» 抜粋文
----

More than 5 years have passed since last update.

COTOHA API と絵文字で桃太郎をサマリーする

Last updated at 2020-02-27Posted at 2020-02-24

はじめに

COTOHA API を使った記事が面白いので、自分でも何かやってみたいと思い、「絵文字」と組み合わせて文章のサマリーをやってみました。(WordCloudでの可視化追記 2/25)

「桃太郎」¹ はこんな風にサマライズされました。

文章と絵文字の「自然言語処理的」なマッピングは私には無理でした。COTOHA の構文解析で取得した単語を WordNet データベースの類義語 (英語)と照合して絵文字に置き換えてます。

環境

Windows10
Python 3.6.5
Jupyter notebook

今回使用した Notebook は Gist に上げました。

処理概要

COTOHA API の他は、類似語検索に WordNet 、固有表現の可視化に WordCloudを使いました。

前処理 : [言い淀み除去 API]
入力する文章をきれいにします。
感情分析サマリ: [感情分析 API]
出力されるラベルと絵文字をマッピングして、スコアに応じて絵文字の数を増やして表示します。
絵文字サマリ: [構文解析 API] + [WordNet]:
構文解析で「名詞」と「動詞」を抽出して、WordNetから英語の類義語を照合します。取得した類似語を python の emoji モジュールから探します。英語の類義語を照合しているだけなので、結果の絵文字は微妙。
※ [構文解析 API] + [WordNet] の連携アイデアは、「募ってはいるが、募集はしていない」人たちへを参考にしました。
固有表現サマリ: [固有表現抽出 API] + [WordCloud]
固有表現で抽出した単語を WordCloud で可視化します。「ドンブラコ」は固有表現として抽出されるのですね。
※ WordCloudでの可視化はCOTOHAを利用して、物語の舞台を抽出・図示してみたを真似しました。

COTOHA APIのコード

**※**コードは「自然言語処理を簡単に扱えると噂のCOTOHA APIをPythonで使ってみた」を参考にしました。

----

» 提供レコード
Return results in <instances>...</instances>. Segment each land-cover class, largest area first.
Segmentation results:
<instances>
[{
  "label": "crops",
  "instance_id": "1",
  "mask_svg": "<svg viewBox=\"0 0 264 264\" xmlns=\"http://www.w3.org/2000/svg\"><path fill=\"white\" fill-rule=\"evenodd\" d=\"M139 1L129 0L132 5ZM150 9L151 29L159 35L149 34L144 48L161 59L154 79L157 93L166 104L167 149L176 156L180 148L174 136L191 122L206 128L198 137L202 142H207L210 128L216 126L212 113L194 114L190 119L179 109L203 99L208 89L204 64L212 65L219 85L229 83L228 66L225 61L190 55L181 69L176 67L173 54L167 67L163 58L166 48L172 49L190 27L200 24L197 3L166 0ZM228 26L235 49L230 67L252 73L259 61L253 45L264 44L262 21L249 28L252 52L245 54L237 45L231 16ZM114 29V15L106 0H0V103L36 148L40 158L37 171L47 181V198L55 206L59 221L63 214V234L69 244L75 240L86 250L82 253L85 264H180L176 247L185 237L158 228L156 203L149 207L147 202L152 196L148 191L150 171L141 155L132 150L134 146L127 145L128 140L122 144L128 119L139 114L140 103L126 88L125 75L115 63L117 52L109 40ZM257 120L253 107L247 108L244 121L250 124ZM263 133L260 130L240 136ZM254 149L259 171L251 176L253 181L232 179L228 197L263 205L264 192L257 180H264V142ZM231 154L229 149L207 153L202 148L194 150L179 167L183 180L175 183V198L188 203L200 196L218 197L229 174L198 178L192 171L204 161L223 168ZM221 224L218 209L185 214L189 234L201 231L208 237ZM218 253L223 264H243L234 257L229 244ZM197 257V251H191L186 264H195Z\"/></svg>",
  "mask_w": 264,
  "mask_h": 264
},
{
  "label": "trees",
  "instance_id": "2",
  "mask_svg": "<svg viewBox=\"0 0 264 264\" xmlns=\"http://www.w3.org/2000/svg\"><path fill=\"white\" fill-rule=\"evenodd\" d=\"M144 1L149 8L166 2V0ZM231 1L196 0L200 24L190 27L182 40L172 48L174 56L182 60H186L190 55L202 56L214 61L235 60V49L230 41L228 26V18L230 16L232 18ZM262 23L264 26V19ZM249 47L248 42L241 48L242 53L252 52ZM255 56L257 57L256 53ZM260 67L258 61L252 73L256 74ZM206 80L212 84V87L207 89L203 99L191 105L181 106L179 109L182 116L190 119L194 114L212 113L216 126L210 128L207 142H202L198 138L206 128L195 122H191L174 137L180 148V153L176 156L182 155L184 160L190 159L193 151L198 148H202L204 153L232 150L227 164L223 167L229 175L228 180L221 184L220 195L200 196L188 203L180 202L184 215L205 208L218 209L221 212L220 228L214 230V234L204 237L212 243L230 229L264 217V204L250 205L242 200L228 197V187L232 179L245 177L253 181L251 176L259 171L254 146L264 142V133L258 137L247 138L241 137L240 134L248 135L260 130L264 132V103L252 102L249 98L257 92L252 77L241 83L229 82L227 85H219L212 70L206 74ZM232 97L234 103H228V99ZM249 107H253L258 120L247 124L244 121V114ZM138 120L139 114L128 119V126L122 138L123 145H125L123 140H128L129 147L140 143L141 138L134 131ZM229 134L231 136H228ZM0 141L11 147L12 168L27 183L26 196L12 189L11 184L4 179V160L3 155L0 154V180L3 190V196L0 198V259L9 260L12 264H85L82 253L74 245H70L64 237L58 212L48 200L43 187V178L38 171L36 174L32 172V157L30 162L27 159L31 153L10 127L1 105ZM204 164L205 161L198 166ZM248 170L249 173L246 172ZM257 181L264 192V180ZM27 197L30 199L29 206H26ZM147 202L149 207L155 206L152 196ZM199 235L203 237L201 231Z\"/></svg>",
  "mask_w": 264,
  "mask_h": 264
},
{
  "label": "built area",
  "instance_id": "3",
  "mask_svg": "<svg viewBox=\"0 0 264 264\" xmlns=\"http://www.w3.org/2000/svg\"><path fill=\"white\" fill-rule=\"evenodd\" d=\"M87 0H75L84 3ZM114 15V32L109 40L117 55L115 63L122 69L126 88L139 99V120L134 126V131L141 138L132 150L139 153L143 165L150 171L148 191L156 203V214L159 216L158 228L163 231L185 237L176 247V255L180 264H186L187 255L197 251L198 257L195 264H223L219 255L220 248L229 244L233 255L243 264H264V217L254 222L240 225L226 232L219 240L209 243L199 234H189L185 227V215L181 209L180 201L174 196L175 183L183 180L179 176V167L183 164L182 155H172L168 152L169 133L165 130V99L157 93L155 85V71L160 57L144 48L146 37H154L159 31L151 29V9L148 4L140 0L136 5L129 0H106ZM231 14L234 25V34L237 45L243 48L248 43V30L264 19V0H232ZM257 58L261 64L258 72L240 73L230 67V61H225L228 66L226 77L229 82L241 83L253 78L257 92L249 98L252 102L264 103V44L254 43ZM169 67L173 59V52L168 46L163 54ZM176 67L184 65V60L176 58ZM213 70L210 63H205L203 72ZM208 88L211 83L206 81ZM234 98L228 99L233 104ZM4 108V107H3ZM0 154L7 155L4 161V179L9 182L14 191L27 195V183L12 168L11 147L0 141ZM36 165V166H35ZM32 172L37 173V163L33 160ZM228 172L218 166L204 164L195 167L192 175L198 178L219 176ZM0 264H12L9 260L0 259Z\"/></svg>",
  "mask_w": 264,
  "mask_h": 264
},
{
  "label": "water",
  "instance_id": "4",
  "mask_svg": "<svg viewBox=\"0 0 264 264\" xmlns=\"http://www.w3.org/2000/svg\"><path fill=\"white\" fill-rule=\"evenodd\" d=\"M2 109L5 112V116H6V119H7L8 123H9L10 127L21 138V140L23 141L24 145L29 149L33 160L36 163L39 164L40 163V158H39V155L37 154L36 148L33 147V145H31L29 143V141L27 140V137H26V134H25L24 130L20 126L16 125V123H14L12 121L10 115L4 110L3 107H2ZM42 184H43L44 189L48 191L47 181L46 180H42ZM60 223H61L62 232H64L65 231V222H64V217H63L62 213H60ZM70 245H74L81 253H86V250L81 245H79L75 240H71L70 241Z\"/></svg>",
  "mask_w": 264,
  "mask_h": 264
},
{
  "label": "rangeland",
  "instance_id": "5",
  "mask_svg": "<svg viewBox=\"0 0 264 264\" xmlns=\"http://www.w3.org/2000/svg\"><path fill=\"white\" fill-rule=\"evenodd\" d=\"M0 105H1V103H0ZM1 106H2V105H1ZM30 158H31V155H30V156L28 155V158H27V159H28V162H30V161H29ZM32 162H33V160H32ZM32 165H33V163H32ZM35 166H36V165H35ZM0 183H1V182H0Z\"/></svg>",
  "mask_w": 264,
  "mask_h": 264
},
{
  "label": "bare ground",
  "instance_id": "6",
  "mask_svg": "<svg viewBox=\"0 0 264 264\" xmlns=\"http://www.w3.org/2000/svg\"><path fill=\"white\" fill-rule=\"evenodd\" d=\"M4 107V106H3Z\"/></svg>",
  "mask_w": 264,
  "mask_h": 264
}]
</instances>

----

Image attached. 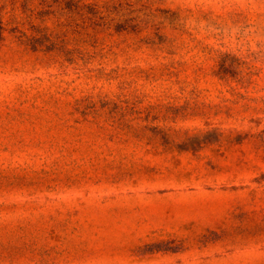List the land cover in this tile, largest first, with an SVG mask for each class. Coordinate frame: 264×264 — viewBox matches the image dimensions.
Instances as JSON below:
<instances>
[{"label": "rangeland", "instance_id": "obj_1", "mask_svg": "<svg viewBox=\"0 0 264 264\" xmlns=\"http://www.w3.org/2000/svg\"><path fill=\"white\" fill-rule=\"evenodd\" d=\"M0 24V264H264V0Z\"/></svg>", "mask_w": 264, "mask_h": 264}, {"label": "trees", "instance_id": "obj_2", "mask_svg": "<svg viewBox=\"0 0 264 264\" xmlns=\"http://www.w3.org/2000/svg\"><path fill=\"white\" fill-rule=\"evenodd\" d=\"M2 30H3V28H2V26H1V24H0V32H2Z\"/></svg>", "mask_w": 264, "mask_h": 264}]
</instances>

----

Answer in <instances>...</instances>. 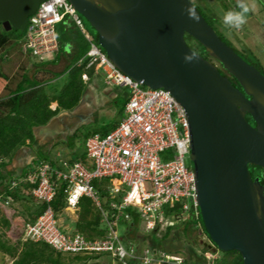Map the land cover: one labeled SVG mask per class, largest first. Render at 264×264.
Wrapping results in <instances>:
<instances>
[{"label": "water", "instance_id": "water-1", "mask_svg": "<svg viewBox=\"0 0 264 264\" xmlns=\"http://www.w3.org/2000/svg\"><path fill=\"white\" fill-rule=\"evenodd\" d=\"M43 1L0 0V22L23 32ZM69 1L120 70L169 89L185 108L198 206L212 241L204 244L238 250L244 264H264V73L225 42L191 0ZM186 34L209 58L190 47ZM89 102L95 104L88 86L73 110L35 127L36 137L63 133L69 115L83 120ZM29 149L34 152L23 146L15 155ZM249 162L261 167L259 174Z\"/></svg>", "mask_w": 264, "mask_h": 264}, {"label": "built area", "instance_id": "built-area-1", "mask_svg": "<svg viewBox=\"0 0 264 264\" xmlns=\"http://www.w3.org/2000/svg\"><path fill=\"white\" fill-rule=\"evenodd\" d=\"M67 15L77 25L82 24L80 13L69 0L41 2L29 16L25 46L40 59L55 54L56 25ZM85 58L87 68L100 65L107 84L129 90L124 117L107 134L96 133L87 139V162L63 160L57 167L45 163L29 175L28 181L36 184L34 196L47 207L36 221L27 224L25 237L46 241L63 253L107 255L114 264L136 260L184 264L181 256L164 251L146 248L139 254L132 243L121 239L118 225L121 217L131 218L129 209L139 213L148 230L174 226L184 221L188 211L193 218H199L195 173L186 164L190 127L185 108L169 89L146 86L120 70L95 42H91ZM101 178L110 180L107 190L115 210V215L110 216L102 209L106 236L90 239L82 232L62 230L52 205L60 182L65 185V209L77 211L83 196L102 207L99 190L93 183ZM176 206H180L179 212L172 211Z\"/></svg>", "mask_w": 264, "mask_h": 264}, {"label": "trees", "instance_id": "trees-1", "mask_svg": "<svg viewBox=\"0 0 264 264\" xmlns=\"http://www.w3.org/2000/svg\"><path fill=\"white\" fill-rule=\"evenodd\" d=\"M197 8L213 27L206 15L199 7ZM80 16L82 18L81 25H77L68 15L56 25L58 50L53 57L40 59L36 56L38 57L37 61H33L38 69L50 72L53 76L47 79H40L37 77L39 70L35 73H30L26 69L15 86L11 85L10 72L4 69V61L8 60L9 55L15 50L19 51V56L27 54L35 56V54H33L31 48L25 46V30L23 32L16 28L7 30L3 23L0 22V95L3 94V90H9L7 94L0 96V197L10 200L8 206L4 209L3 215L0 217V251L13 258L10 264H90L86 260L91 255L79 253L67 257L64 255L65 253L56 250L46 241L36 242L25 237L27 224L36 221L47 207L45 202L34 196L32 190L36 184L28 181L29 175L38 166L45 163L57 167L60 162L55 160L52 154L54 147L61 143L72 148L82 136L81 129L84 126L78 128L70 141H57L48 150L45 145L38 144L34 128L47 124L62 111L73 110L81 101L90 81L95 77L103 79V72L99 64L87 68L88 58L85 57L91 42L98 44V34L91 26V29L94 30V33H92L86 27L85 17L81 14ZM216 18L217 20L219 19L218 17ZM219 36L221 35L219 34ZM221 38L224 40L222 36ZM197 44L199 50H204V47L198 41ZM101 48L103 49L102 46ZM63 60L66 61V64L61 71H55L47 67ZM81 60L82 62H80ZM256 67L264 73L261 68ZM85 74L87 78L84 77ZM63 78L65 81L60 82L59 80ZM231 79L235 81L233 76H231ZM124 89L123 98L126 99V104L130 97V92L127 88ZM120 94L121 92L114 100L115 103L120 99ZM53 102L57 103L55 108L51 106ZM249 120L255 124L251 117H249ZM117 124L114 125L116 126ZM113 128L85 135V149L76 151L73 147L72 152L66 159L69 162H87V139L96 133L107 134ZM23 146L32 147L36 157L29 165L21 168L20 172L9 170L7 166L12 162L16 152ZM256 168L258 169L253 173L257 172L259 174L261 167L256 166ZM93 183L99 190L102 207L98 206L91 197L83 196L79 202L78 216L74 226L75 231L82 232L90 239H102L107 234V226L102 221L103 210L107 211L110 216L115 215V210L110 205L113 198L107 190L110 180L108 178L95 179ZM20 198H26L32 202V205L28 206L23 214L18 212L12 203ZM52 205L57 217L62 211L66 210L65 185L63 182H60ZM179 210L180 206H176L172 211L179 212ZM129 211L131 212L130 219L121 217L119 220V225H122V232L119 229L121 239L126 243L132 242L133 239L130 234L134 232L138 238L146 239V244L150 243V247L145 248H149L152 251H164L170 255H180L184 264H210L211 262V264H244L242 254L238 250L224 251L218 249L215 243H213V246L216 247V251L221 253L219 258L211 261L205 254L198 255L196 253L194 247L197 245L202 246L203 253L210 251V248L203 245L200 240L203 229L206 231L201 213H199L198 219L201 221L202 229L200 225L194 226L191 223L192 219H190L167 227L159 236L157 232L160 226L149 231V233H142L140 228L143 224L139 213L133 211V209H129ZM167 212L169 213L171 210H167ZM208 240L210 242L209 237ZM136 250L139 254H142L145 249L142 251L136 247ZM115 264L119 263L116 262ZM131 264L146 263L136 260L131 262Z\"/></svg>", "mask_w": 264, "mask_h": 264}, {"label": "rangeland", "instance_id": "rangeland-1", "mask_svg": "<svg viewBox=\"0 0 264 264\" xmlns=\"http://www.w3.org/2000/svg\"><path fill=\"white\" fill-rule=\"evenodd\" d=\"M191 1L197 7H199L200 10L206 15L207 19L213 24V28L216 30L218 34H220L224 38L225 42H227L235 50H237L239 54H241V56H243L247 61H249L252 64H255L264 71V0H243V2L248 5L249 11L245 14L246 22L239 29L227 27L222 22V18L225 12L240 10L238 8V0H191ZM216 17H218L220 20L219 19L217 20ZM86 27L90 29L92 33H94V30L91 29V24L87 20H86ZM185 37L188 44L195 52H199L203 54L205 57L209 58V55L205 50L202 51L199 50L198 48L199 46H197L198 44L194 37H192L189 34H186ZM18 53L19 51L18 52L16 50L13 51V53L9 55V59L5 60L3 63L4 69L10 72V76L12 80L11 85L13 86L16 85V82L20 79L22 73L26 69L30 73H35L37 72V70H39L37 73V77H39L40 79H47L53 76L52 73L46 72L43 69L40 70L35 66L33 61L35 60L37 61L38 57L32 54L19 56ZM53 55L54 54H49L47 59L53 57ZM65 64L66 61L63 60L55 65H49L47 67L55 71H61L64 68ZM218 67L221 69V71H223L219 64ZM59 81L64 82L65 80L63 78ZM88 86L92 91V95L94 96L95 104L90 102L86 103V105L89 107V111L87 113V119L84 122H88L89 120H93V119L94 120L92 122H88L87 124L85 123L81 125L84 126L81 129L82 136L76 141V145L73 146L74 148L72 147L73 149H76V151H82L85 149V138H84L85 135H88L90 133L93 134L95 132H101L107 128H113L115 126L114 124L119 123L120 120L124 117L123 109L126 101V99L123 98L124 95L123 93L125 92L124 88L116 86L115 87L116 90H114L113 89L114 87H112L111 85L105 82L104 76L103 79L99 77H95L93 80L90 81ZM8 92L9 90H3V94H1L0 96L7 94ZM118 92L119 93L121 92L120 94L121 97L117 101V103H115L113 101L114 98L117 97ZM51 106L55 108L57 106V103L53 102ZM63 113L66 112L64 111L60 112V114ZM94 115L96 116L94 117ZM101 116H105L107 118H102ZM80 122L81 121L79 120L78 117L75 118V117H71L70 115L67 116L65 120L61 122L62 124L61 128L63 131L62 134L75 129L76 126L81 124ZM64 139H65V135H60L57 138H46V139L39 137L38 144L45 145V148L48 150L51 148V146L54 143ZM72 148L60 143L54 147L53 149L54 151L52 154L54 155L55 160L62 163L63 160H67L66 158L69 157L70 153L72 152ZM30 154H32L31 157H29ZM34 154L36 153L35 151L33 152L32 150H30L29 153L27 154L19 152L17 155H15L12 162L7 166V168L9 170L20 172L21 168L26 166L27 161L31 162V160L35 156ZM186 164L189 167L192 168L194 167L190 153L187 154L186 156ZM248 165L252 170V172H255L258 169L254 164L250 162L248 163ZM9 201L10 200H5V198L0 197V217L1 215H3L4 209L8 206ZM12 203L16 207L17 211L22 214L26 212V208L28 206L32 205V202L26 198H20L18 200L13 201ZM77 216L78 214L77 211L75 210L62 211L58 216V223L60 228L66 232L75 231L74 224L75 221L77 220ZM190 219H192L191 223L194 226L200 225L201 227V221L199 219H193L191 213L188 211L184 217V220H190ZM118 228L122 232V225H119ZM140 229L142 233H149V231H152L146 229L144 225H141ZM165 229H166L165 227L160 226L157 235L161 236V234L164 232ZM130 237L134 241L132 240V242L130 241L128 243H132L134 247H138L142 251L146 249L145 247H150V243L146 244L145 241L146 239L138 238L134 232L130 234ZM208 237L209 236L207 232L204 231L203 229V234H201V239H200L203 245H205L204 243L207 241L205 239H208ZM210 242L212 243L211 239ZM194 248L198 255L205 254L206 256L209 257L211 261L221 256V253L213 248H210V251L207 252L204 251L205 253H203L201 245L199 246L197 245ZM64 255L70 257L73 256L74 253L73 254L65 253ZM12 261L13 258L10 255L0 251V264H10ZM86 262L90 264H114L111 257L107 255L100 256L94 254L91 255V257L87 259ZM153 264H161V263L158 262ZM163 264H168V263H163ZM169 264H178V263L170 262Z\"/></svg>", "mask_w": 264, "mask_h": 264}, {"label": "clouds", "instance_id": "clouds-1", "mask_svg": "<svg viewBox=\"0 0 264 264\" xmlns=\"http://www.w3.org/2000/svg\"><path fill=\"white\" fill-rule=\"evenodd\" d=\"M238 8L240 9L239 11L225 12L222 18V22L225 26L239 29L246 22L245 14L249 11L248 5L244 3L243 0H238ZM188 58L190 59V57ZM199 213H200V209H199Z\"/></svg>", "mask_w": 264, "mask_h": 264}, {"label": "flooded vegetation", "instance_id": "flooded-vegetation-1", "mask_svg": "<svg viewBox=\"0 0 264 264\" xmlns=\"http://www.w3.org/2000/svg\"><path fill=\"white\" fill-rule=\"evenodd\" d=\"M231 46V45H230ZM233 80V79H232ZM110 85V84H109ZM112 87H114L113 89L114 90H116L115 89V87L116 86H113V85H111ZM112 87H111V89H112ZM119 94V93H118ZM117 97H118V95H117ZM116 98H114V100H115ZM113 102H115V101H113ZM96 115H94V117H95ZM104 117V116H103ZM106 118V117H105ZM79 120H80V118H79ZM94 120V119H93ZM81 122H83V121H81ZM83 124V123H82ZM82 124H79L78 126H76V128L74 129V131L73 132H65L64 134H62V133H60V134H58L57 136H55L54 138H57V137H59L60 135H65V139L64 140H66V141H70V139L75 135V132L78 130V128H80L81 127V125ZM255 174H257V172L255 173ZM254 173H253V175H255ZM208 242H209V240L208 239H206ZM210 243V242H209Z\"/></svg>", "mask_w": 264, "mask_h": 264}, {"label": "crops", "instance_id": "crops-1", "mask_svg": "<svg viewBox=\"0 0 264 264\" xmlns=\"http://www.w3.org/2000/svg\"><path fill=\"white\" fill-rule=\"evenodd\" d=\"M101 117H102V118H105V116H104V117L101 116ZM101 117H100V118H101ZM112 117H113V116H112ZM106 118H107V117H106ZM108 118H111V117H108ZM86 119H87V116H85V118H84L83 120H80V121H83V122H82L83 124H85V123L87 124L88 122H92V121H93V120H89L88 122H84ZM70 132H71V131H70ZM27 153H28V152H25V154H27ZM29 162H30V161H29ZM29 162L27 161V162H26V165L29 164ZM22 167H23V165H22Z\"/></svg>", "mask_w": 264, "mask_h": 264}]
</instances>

----

» 依頼 1
COTOHA APIの記事で、固有表現の可視化に使ったものは何か。
» 依頼 2
COTOHA APIの記事を、最後の文の後から続けて書いてください。
レコードはCOTOHA APIの記事とは無関係である。

» 実施結果 1
WordCloud

» 実施結果 2
コードを開く

import urllib.request
import json
from pprint import pprint
import traceback

class CotohaApi:
    def __init__(self, client_id, client_secret, developer_api_base_url, access_token_publish_url):
        self.client_id = client_id
        self.client_secret = client_secret
        self.developer_api_base_url = developer_api_base_url
        self.access_token_publish_url = access_token_publish_url
        self.request_count = 0
        self.get_access_token()
        
    def request(self, url, data):
        headers={
            "Authorization": "Bearer " + self.access_token,
            "Content-Type": "application/json;charset=UTF-8",
        }
        req = urllib.request.Request(url, json.dumps(data).encode(), headers)  
        try:
            with urllib.request.urlopen(req) as res:
                res_body = json.loads(res.read())
        except urllib.error.HTTPError as e:
            if e.code == 401:
                print(e, ": retrieving an access token....\n")
                self.get_access_token()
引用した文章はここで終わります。